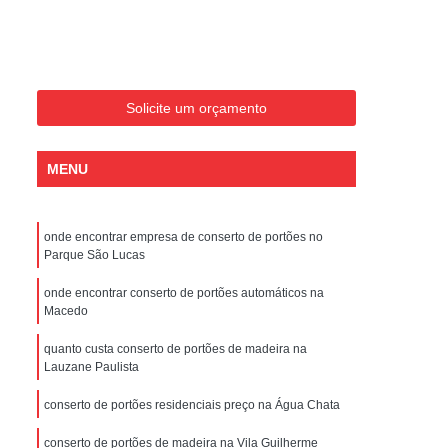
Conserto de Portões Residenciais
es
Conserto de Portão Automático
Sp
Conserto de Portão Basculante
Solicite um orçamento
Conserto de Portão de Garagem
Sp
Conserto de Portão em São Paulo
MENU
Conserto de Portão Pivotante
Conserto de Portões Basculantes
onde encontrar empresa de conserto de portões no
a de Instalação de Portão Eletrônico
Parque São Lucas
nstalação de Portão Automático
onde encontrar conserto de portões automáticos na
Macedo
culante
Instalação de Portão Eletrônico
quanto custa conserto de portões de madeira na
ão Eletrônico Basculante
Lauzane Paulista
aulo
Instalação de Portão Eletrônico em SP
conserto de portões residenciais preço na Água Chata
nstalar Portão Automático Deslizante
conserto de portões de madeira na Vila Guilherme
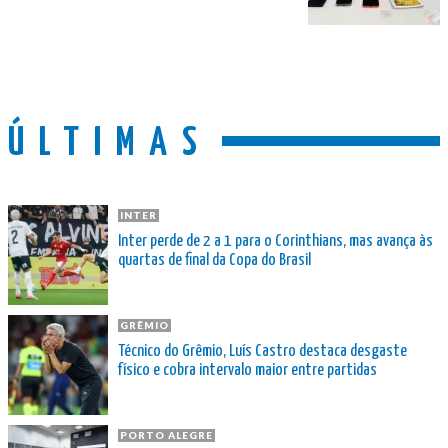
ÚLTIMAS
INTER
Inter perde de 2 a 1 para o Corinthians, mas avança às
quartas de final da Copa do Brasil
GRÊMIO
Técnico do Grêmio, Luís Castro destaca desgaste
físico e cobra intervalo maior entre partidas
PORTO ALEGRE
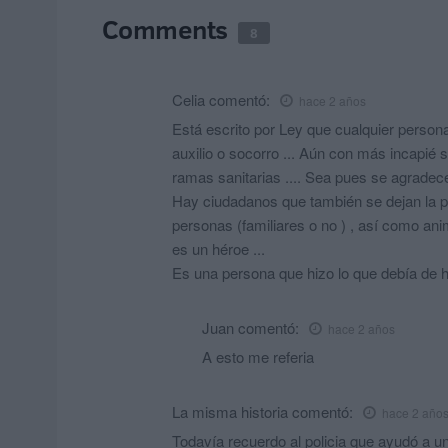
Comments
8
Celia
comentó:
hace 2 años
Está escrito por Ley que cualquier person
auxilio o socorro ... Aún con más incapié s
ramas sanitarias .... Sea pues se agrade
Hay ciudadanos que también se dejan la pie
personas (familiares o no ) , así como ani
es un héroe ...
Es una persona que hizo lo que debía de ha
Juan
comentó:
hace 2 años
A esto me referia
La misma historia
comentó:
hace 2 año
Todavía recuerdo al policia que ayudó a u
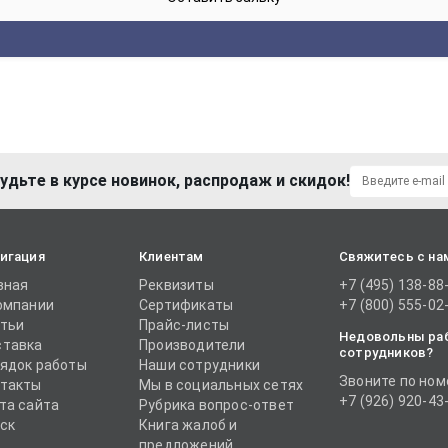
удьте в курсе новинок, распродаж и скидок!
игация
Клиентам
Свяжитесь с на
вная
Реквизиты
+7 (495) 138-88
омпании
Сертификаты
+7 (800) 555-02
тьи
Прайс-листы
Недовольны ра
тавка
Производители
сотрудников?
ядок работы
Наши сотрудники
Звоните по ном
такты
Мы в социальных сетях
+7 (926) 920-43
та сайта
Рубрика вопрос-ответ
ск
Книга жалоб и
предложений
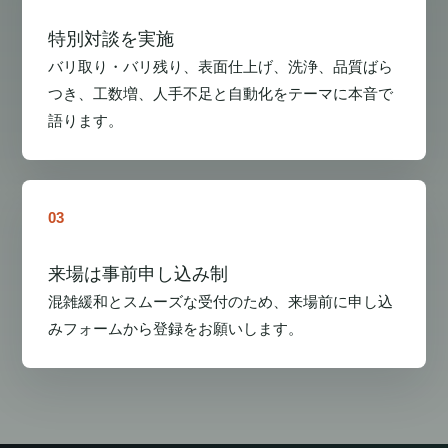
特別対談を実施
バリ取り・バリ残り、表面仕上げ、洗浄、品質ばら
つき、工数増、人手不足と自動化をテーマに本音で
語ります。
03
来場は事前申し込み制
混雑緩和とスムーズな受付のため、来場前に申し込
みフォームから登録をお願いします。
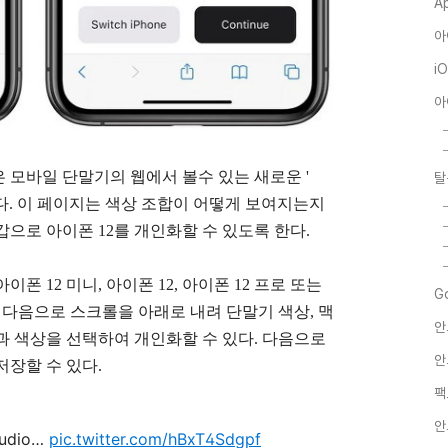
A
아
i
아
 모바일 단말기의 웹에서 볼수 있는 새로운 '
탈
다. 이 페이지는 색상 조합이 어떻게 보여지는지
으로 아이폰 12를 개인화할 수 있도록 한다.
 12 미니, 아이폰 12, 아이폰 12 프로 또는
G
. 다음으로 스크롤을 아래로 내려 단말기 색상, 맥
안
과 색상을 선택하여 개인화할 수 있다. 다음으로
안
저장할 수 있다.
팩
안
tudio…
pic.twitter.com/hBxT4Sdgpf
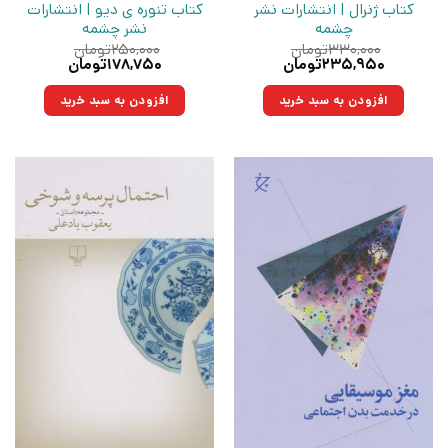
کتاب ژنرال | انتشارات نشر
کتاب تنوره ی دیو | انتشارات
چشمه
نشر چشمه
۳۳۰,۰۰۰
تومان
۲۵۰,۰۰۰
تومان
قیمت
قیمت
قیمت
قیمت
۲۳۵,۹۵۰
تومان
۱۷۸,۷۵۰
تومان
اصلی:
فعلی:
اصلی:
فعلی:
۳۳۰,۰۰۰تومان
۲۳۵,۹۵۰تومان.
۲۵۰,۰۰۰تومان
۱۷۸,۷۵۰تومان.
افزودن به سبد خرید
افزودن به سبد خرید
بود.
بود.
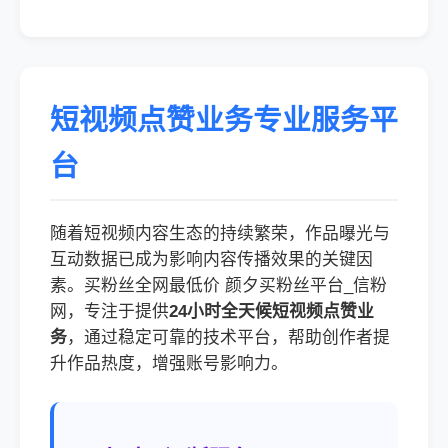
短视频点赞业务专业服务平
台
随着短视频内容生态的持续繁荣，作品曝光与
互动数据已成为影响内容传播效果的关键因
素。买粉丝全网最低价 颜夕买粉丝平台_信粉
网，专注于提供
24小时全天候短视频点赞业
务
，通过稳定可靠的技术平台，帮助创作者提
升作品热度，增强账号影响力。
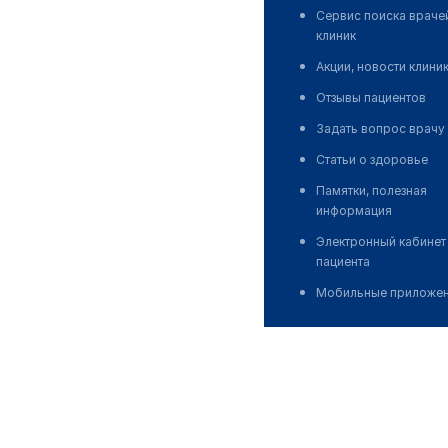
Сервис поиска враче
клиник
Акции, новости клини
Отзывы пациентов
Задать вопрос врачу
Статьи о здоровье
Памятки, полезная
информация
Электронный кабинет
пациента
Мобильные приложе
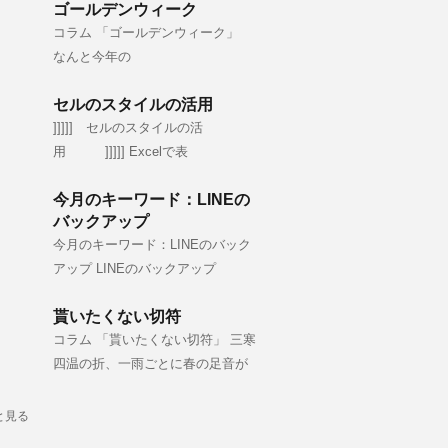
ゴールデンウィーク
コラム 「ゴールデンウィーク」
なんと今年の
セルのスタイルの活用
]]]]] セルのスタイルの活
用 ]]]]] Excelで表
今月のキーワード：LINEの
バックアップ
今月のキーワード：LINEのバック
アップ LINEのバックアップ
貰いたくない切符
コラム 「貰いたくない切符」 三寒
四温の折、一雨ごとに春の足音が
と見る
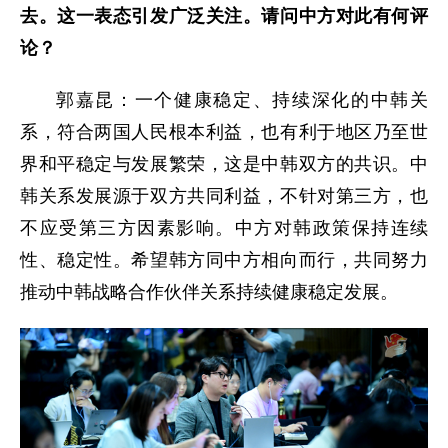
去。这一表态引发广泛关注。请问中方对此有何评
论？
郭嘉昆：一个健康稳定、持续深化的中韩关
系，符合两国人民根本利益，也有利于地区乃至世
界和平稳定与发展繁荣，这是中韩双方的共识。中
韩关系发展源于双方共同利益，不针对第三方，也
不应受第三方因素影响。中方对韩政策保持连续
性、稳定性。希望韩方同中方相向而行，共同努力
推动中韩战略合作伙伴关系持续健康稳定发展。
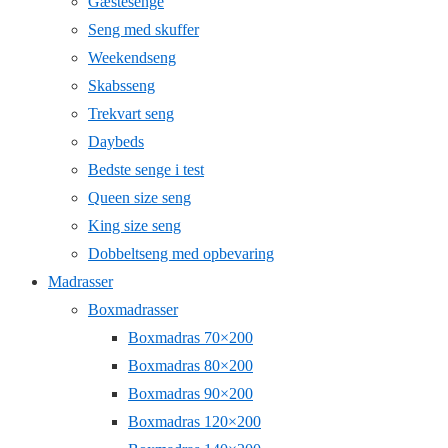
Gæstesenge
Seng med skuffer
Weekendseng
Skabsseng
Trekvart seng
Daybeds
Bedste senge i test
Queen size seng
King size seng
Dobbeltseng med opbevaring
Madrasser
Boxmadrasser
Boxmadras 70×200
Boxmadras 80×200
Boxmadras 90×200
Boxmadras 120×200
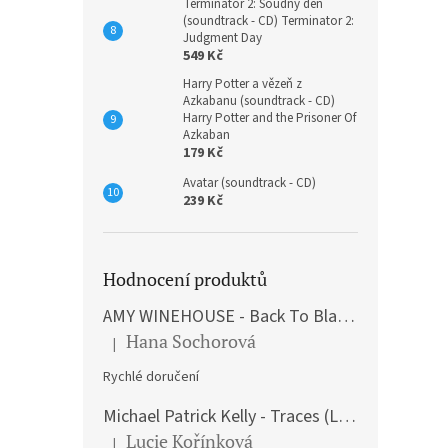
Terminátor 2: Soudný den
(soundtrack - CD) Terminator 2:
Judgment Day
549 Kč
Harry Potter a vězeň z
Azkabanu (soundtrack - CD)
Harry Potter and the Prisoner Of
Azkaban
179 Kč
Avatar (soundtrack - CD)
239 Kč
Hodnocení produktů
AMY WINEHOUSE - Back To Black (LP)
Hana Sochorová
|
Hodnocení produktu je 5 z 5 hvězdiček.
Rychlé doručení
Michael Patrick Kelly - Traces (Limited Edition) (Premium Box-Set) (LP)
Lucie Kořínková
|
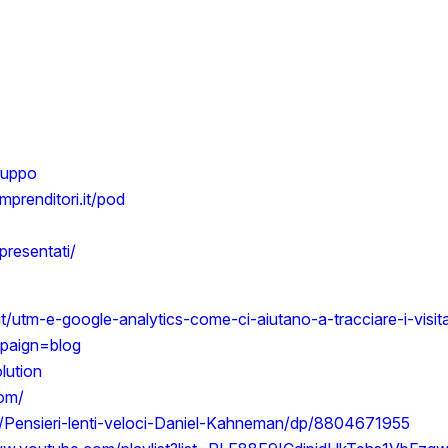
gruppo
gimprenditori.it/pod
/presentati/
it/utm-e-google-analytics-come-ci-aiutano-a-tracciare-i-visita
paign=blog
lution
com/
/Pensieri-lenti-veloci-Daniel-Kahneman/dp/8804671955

|---|

● **WORK ORDER**: Please transcribe exactly the line containing "用 ]]]]] Excelで表" and every later line through the end of the records above, omitting pictures.

● **FINISHED TASK**:
用 ]]]]] Excelで表
今月のキーワード：LINEの
バックアップ
今月のキーワード：LINEのバック
アップ LINEのバックアップ
貰いたくない切符
コラム 「貰いたくない切符」 三寒
四温の折、一雨ごとに春の足音が
と見る
去。这一表态引发广泛关注。请问中方对此有何评
论？
郭嘉昆：一个健康稳定、持续深化的中韩关
系，符合两国人民根本利益，也有利于地区乃至世
界和平稳定与发展繁荣，这是中韩双方的共识。中
韩关系发展源于双方共同利益，不针对第三方，也
不应受第三方因素影响。中方对韩政策保持连续
性、稳定性。希望韩方同中方相向而行，共同努力
推动中韩战略合作伙伴关系持续健康稳定发展。
Gæstesenge
Seng med skuffer
Weekendseng
Skabsseng
Trekvart seng
Daybeds
Bedste senge i test
Queen size seng
King size seng
Dobbeltseng med opbevaring
Madrasser
Boxmadrasser
Boxmadras 70×200
Boxmadras 80×200
Boxmadras 90×200
Boxmadras 120×200
Terminátor 2: Soudný den
(soundtrack - CD) Terminator 2:
Judgment Day
549 Kč
Harry Potter a vězeň z
Azkabanu (soundtrack - CD)
Harry Potter and the Prisoner Of
Azkaban
179 Kč
Avatar (soundtrack - CD)
239 Kč
Hodnocení produktů
AMY WINEHOUSE - Back To Black (LP)
Hana Sochorová
|
Hodnocení produktu je 5 z 5 hvězdiček.
Rychlé doručení
Michael Patrick Kelly - Traces (Limited Edition) (Premium Box-Set) (LP)
Lucie Kořínková
|
gruppo
gimprenditori.it/pod
/presentati/
it/utm-e-google-analytics-come-ci-aiutano-a-tracciare-i-visita
paign=blog
lution
com/
/Pensieri-lenti-veloci-Daniel-Kahneman/dp/8804671955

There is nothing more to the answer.